Enterprise Architect supports decision making with its custom reports, which can be created on the fly simply by dragging and dropping any model content onto an open document artifact and selecting a suitable template in a popup dialog.
Google and AWS Icon Sets
Solution and enterprise architects who work with Amazon Web Service or Google Web Service can appreciate the presence of Google and AWS icon sets in the latest version of Enterprise Architect, which cover the images required for modeling Amazon/AWS diagrams and Google/GCP diagrams.
Sparx Enterprise Architect ALM Integration
Sparx Enterprise Architect is designed to seamlessly integrate with other business tools, such as Requirements Management ALM platform that integrates in the same environment support for other processes such as risk management, test management, issue and defect tracking, and change management.
By integrating Sparx Enterprise Architect with Visure Requirements ALM, it becomes possible to send requirements gathered by Visure during the analysis step to Enterprise Architect and use them as the starting point for modeling and design. This helps increase productivity in the software and systems development lifecycle, carry out impact analysis and change prioritization, communicate requirements through the lifecycle, and specify and document requirements understandably.

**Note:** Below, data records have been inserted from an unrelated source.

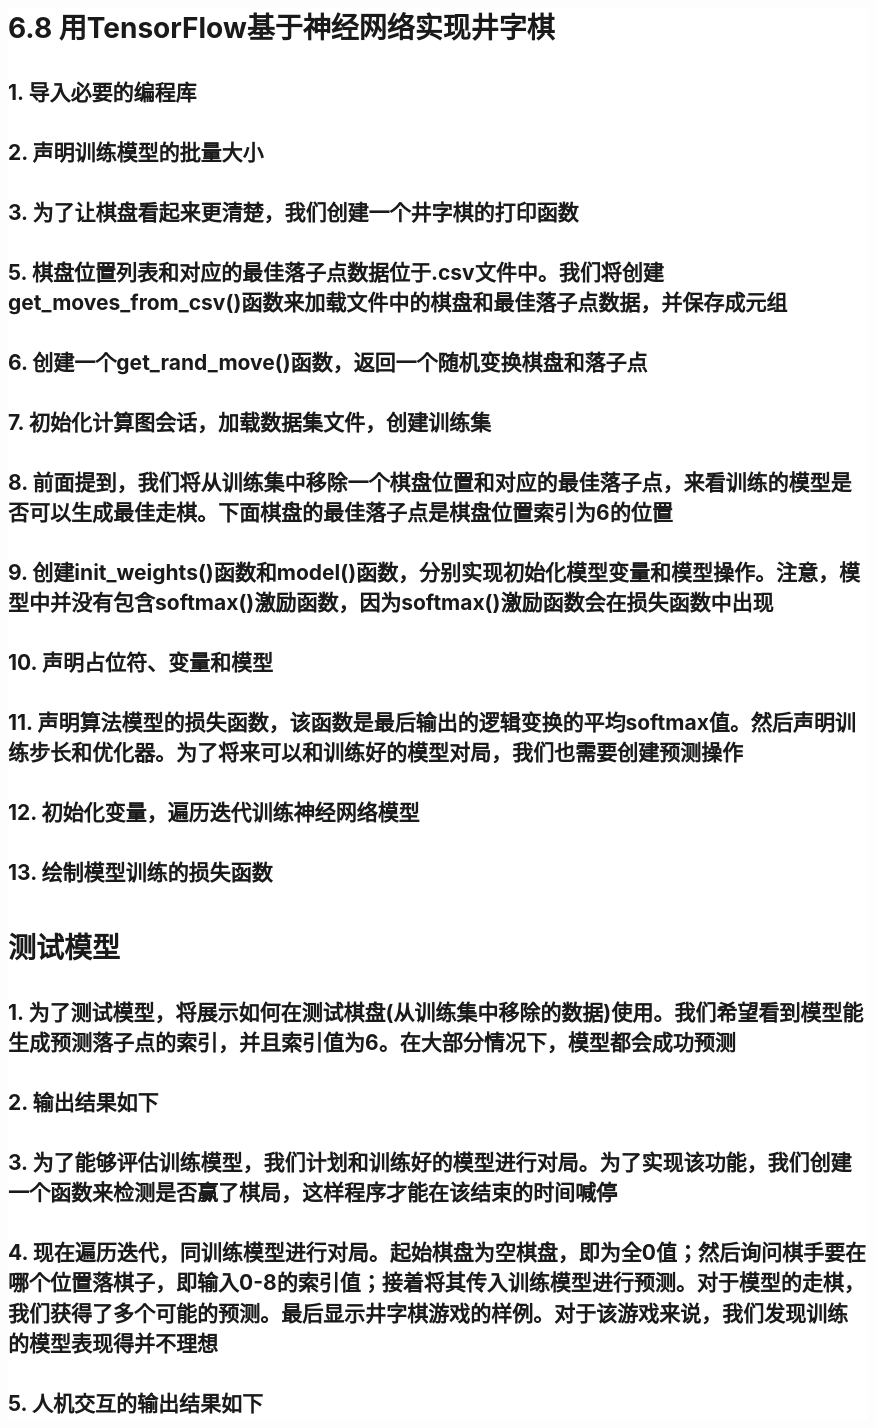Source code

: # 6.8 用TensorFlow基于神经网络实现井字棋

## 1. 导入必要的编程库
## 2. 声明训练模型的批量大小
## 3. 为了让棋盘看起来更清楚，我们创建一个井字棋的打印函数
## 5. 棋盘位置列表和对应的最佳落子点数据位于.csv文件中。我们将创建get_moves_from_csv()函数来加载文件中的棋盘和最佳落子点数据，并保存成元组
## 6. 创建一个get_rand_move()函数，返回一个随机变换棋盘和落子点
## 7. 初始化计算图会话，加载数据集文件，创建训练集
## 8. 前面提到，我们将从训练集中移除一个棋盘位置和对应的最佳落子点，来看训练的模型是否可以生成最佳走棋。下面棋盘的最佳落子点是棋盘位置索引为6的位置
## 9. 创建init_weights()函数和model()函数，分别实现初始化模型变量和模型操作。注意，模型中并没有包含softmax()激励函数，因为softmax()激励函数会在损失函数中出现
## 10. 声明占位符、变量和模型
## 11. 声明算法模型的损失函数，该函数是最后输出的逻辑变换的平均softmax值。然后声明训练步长和优化器。为了将来可以和训练好的模型对局，我们也需要创建预测操作
## 12. 初始化变量，遍历迭代训练神经网络模型
## 13. 绘制模型训练的损失函数

# 测试模型

## 1. 为了测试模型，将展示如何在测试棋盘(从训练集中移除的数据)使用。我们希望看到模型能生成预测落子点的索引，并且索引值为6。在大部分情况下，模型都会成功预测
## 2. 输出结果如下
## 3. 为了能够评估训练模型，我们计划和训练好的模型进行对局。为了实现该功能，我们创建一个函数来检测是否赢了棋局，这样程序才能在该结束的时间喊停
## 4. 现在遍历迭代，同训练模型进行对局。起始棋盘为空棋盘，即为全0值；然后询问棋手要在哪个位置落棋子，即输入0-8的索引值；接着将其传入训练模型进行预测。对于模型的走棋，我们获得了多个可能的预测。最后显示井字棋游戏的样例。对于该游戏来说，我们发现训练的模型表现得并不理想
## 5. 人机交互的输出结果如下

Visure Requirements ALM provides the capability to express requirements not only as text, but also as high-level use cases. What’s more the information meta-model in Visure Requirements makes it possible to represent Use Cases and their relationships coming from Enterprise Architect inside Visure Requirements, along with requirements and test cases, to be able to perform an end-to-end change impact analysis.
All this and more makes the combination of Sparx Enterprise Architect with Visure Requirements so effective when it comes to providing full traceability from the initial design phase to deployment and beyond.